Gather every line in the items below that contains the string "inHg", and copy each of those lines in full.
######
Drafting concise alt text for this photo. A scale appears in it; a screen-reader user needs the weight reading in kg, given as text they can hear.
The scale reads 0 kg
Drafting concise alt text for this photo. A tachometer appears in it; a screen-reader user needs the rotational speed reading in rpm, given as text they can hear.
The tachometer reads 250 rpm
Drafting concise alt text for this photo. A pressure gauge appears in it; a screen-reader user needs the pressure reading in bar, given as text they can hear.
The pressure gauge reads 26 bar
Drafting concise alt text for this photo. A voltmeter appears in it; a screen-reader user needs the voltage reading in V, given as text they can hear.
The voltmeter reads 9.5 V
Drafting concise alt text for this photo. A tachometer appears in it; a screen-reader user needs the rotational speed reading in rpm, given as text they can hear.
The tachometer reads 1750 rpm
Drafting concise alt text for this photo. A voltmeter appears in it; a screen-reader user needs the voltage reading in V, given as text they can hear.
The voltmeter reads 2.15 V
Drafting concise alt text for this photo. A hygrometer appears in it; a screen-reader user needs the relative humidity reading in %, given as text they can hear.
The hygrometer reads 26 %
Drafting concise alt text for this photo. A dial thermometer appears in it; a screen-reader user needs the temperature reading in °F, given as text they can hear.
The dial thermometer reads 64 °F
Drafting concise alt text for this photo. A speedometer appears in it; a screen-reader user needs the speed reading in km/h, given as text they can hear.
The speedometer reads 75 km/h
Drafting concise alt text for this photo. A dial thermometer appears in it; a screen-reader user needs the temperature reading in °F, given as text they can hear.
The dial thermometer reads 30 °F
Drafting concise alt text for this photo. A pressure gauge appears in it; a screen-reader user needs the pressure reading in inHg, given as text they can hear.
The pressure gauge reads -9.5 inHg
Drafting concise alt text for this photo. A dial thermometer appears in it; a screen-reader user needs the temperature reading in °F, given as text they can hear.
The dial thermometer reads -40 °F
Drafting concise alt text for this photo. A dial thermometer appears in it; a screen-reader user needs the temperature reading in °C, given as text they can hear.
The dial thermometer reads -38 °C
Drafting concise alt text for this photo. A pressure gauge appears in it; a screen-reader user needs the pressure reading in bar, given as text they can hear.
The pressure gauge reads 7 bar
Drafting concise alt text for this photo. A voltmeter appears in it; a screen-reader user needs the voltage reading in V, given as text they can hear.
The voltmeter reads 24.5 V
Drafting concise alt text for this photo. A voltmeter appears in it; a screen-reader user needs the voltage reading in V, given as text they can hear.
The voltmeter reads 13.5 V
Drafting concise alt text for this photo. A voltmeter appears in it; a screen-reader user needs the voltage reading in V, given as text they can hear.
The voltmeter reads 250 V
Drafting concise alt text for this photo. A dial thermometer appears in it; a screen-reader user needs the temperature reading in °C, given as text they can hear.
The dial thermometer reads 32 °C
######
* Response *
Drafting concise alt text for this photo. A pressure gauge appears in it; a screen-reader user needs the pressure reading in inHg, given as text they can hear.
The pressure gauge reads -9.5 inHg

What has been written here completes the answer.